Support Is Everything
Another obvious way to ground is by staying connected to your recovery support network, whether through text messages, calls, or emails. While traveling, familiar feelings of being an outsider may come up for you, a big reason for why many of us might drink. I know for me, I need to be reminded that I’m not alone and that those who may seem different from me–whether due to appearance, languages spoken, or mannerisms–are really not that different. Recovery has taught me that staying tethered to those who love and support me is of utmost importance.
Slowing Down While Sightseeing
As you go about visiting sites, various attractions, or simply nature walks, don’t lose sight of yourself and your physical and emotional needs during bouts of sightseeing. I very well relate to the compulsion to do, see, and document everything–whether on social media or even just for myself, but either way, the desire to record everything can become a kind of soft addiction in and of itself, so it’s important to check in about why it is you need to reach for your phone. However, sober introspection is key and finding time to journal or reflect on your travel experiences can be really rewarding.

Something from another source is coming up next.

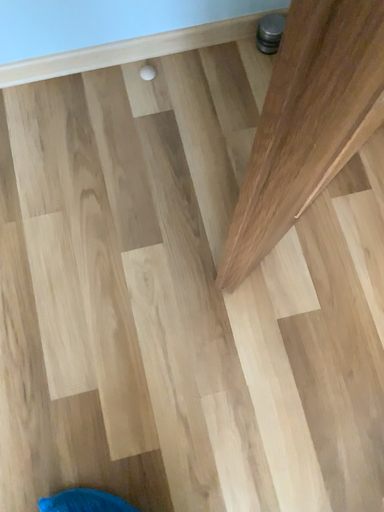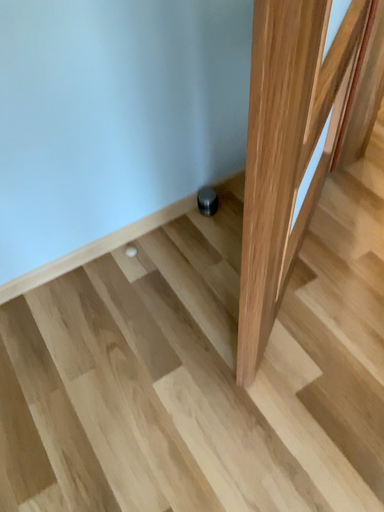
Question: How did the camera likely rotate when shooting the video?

Choices:
 (A) rotated upward
 (B) rotated downward

Answer: (A)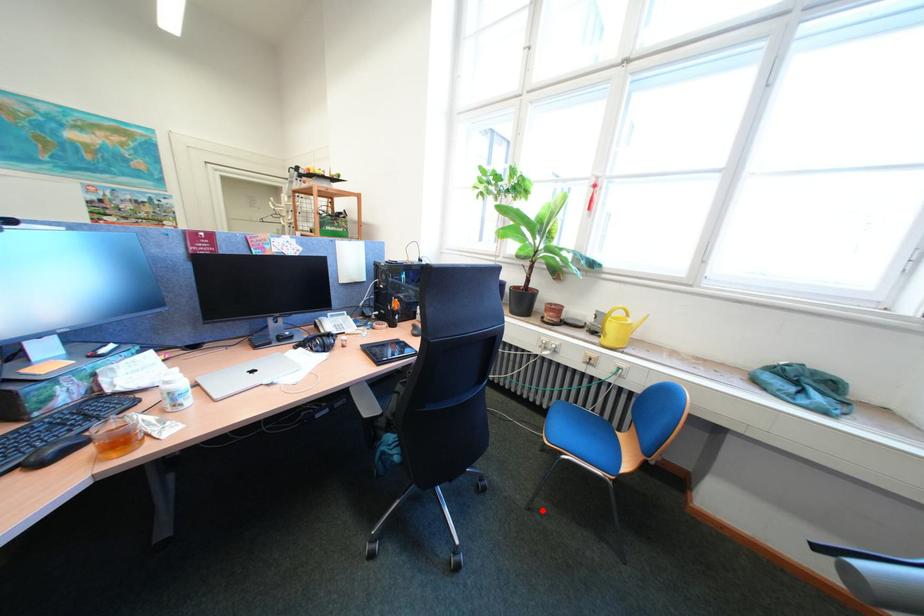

In traveling sober, I get to experience growing pains in a clear, lucid way that would not have been possible under the hazy cloud of substance abuse. I learn to adopt new, deliberate skills that restore integrity and self-esteem in a new environment. By taking small steps and working diligently and patiently through new travel experiences, a sense of peace, calm, and confidence can take over while on the road or in transit in sobriety.